Bertrall Ross and Su Li have posted this draft on SSRN (forthcoming, California Law Review).  Here is the abstract:

Which classes are considered suspect under equal protection doctrine? The answer determines whether courts will defer to legislatures and other government actors when they single out a group for special burdens, or intervene to protect that group from such treatment. Laws burdening suspect classes receive the strictest scrutiny possible — and under current doctrine, whether a class is suspect turns largely on whether the court views the group as possessing political power.

But how do courts know when a class lacks political power? A liberal plurality of the Supreme Court initially suggested that political power should be measured according to a group’s descriptive representation in politics. Under that measure, the mostly white, male, wealthy, straight makeup of most of the nation’s decision-making councils would indicate that other groups lack political power. But that measure never received majority support from the Court. Instead, the Court consolidated around a different measure of political power, one that focused on democratic actions favorable to a group. If laws have been enacted protecting the group from discrimination or otherwise advancing the group’s interest, the Court assumes that the group can attract lawmakers’ attention and therefore does not need judicial protection.

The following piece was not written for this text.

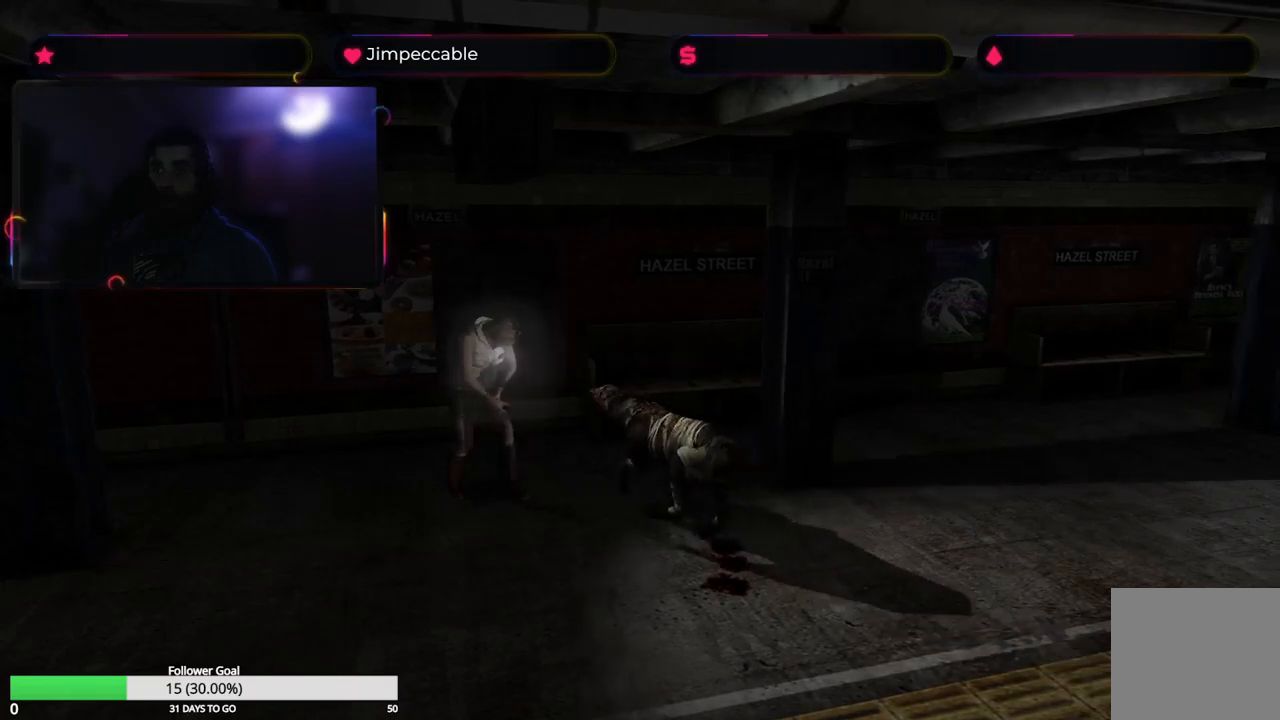
{"buttons": ["A", "R2"], "left_stick": "up", "right_stick": "center", "events": [[100, "A", "down"], [283, "left_stick", "up"], [417, "A", "up"], [500, "A", "down"]]}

In the forty years since the Court introduced this standard, no class has been found suspect under it. In fact, it is hard to imagine any class ever meeting the standard of political powerlessness under this measure. Even the most politically marginalized groups (such as the poor, non-citizens, and felons) have benefited from laws favoring their interests. Is favorable democratic action really an accurate measure of political power? Focusing on the poor, we advance the first empirical test of the Supreme Court’s measure of political power. Our findings suggest that legislators’ support for anti-poverty legislation is not motivated by the political power of the poor — implying that favorable democratic action does not always accurately indicate a group’s political power. Given these findings, we argue that the court should rely on a more holistic, and thus more reliable, measure of political power. The measure should include favorable legislative actions, but also indicators of lobbying activity, political responsiveness, voter turnout, and descriptive representation in politics.

This looks to be a very important piece!